§ **EXERCISE DIRECTIONS**
Scan the listing below. Copy each line that contains "unchecked".

§ **DATASET EXTRACT**
>>>
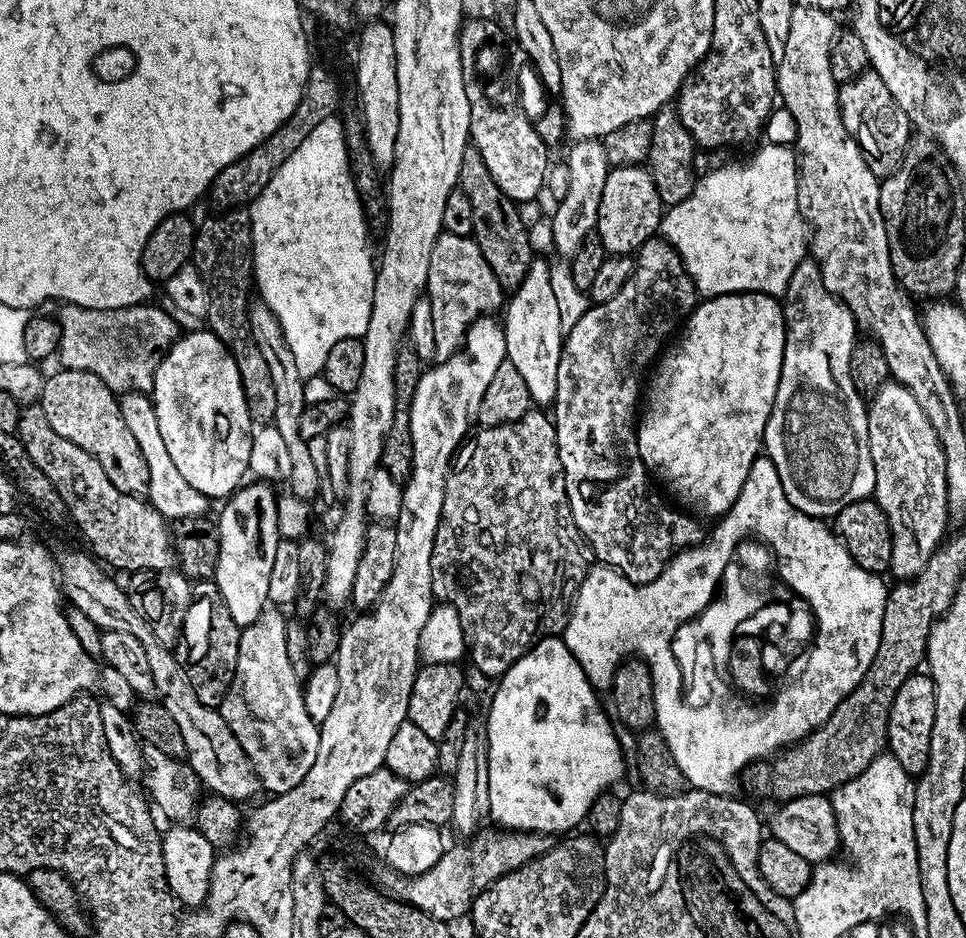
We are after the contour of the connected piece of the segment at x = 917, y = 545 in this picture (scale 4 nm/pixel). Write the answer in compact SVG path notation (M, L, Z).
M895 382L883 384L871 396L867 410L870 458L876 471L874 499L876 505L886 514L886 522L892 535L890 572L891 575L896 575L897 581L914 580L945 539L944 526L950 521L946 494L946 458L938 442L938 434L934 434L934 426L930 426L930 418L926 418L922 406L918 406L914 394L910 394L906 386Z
<<<
>>>
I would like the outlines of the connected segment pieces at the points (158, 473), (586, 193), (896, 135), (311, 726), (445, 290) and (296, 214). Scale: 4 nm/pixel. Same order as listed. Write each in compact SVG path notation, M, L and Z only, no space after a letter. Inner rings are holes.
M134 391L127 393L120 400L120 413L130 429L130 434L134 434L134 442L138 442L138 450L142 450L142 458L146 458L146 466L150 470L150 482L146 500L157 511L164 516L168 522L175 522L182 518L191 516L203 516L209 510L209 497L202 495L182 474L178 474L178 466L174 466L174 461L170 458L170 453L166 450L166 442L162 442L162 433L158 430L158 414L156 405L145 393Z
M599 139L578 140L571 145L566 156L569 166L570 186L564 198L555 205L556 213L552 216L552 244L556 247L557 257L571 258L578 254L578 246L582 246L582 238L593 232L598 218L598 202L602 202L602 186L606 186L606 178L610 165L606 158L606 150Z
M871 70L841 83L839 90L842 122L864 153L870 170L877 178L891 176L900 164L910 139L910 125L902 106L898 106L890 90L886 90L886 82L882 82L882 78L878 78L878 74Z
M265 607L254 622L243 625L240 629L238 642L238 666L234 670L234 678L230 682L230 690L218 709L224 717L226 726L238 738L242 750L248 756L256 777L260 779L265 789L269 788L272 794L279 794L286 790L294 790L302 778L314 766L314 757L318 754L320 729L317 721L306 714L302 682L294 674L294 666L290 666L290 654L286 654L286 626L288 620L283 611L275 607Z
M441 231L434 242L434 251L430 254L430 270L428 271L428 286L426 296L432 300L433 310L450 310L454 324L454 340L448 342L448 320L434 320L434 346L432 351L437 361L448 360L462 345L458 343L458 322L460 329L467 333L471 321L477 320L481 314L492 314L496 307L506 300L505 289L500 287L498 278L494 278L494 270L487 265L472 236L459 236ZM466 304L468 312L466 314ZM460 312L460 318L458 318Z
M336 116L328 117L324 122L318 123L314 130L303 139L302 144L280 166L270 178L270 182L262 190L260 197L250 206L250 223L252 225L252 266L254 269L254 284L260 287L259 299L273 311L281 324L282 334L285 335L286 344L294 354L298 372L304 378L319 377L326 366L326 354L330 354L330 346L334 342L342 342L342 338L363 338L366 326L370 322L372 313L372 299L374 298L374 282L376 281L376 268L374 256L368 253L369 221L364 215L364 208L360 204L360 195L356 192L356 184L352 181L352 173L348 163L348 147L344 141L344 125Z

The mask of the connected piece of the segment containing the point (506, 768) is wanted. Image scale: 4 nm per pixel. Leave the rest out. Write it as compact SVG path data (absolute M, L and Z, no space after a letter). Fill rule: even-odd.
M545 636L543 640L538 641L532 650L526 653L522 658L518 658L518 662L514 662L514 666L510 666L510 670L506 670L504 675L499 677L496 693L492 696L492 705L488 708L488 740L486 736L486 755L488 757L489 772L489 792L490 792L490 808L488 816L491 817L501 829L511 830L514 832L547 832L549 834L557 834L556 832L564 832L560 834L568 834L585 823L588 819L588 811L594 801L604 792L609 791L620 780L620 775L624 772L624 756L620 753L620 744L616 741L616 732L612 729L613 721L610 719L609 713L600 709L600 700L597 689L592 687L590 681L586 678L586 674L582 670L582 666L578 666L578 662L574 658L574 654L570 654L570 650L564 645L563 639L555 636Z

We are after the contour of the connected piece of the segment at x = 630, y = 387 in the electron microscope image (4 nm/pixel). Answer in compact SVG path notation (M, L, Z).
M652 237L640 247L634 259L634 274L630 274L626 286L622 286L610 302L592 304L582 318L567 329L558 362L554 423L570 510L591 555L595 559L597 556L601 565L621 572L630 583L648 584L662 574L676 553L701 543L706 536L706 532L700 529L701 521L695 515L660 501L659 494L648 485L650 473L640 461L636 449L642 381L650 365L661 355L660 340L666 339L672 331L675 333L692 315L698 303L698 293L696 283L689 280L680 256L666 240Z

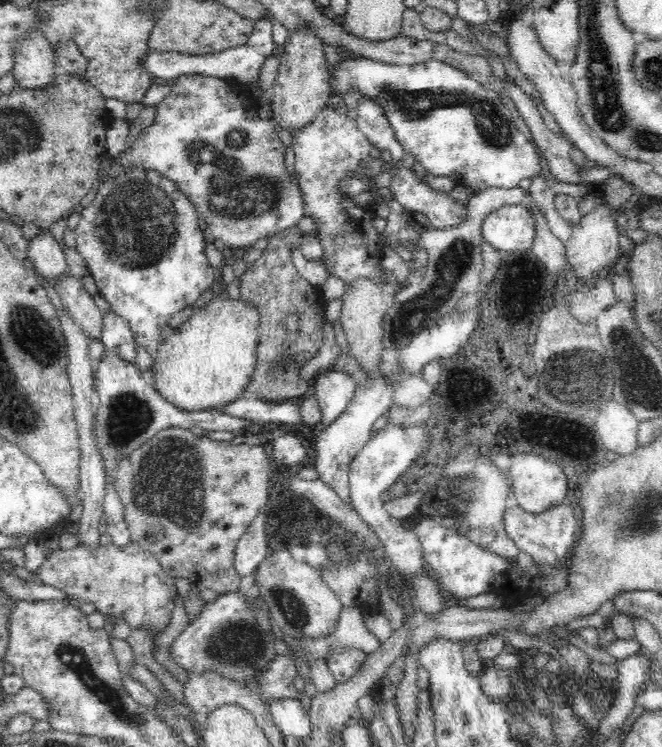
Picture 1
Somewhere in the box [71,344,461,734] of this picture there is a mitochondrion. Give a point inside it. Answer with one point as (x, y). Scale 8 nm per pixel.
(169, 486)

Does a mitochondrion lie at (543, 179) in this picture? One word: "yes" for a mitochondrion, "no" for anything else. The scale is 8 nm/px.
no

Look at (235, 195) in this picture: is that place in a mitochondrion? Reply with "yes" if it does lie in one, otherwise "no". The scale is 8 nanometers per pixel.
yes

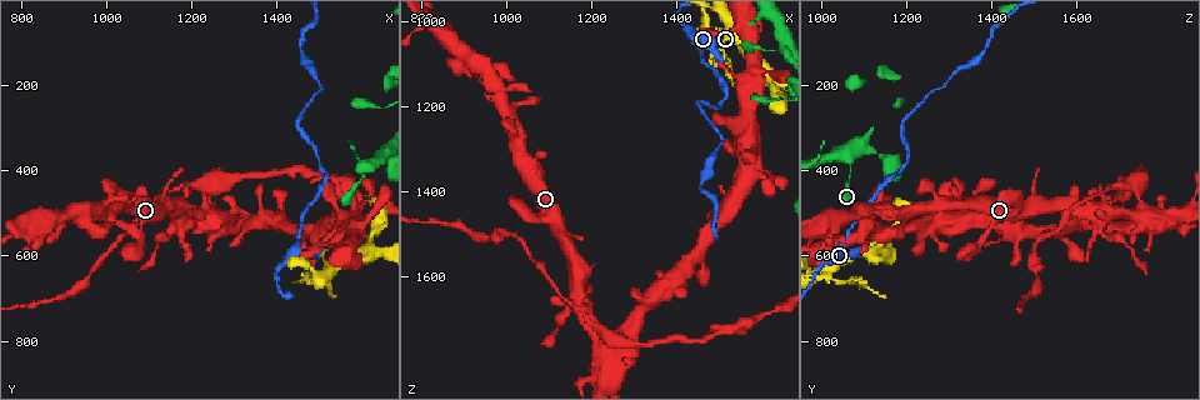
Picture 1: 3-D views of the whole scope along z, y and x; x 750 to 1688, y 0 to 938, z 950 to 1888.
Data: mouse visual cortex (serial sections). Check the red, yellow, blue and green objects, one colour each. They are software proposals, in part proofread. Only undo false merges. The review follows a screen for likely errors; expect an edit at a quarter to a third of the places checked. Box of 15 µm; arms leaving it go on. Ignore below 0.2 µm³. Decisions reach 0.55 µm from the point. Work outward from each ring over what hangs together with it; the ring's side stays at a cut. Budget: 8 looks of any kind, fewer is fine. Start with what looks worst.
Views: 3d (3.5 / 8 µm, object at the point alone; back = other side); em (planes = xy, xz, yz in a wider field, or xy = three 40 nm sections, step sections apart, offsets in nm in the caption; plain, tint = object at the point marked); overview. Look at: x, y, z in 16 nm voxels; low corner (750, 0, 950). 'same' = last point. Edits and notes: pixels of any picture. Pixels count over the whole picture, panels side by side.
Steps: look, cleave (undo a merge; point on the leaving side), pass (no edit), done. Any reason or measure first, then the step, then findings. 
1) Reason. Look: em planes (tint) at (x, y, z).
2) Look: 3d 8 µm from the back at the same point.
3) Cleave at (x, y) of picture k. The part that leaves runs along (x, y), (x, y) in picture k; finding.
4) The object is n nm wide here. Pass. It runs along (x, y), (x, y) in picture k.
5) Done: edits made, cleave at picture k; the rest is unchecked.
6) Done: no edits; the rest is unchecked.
<<<
§ **RESPONSE TO THIS EXERCISE**
5) Done: edits made, cleave at picture k; the rest is unchecked.
6) Done: no edits; the rest is unchecked.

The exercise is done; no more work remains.